--- RECORDED INFORMATION ---

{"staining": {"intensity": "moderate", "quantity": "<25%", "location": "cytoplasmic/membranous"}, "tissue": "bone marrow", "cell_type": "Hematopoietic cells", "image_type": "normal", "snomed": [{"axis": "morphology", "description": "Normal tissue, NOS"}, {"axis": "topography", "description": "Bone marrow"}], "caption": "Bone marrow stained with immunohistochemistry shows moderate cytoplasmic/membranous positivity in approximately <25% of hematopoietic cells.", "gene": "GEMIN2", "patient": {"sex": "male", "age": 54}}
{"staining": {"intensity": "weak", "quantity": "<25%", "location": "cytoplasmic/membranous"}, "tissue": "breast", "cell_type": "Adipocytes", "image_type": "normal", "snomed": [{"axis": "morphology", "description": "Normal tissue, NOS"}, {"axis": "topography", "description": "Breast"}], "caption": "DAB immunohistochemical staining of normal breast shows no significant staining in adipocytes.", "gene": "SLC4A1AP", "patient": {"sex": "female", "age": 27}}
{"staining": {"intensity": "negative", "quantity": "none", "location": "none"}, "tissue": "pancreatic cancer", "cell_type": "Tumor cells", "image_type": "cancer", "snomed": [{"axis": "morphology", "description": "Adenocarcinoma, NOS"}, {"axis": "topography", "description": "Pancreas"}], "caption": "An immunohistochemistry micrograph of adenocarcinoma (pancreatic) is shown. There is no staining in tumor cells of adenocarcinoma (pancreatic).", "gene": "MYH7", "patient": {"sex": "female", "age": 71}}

---

◆ WHAT IS REQUIRED ◆
Return the data in its entirety, exactly as given.

◆ EXERCISE RESPONSE ◆
{"staining": {"intensity": "moderate", "quantity": "<25%", "location": "cytoplasmic/membranous"}, "tissue": "bone marrow", "cell_type": "Hematopoietic cells", "image_type": "normal", "snomed": [{"axis": "morphology", "description": "Normal tissue, NOS"}, {"axis": "topography", "description": "Bone marrow"}], "caption": "Bone marrow stained with immunohistochemistry shows moderate cytoplasmic/membranous positivity in approximately <25% of hematopoietic cells.", "gene": "GEMIN2", "patient": {"sex": "male", "age": 54}}
{"staining": {"intensity": "weak", "quantity": "<25%", "location": "cytoplasmic/membranous"}, "tissue": "breast", "cell_type": "Adipocytes", "image_type": "normal", "snomed": [{"axis": "morphology", "description": "Normal tissue, NOS"}, {"axis": "topography", "description": "Breast"}], "caption": "DAB immunohistochemical staining of normal breast shows no significant staining in adipocytes.", "gene": "SLC4A1AP", "patient": {"sex": "female", "age": 27}}
{"staining": {"intensity": "negative", "quantity": "none", "location": "none"}, "tissue": "pancreatic cancer", "cell_type": "Tumor cells", "image_type": "cancer", "snomed": [{"axis": "morphology", "description": "Adenocarcinoma, NOS"}, {"axis": "topography", "description": "Pancreas"}], "caption": "An immunohistochemistry micrograph of adenocarcinoma (pancreatic) is shown. There is no staining in tumor cells of adenocarcinoma (pancreatic).", "gene": "MYH7", "patient": {"sex": "female", "age": 71}}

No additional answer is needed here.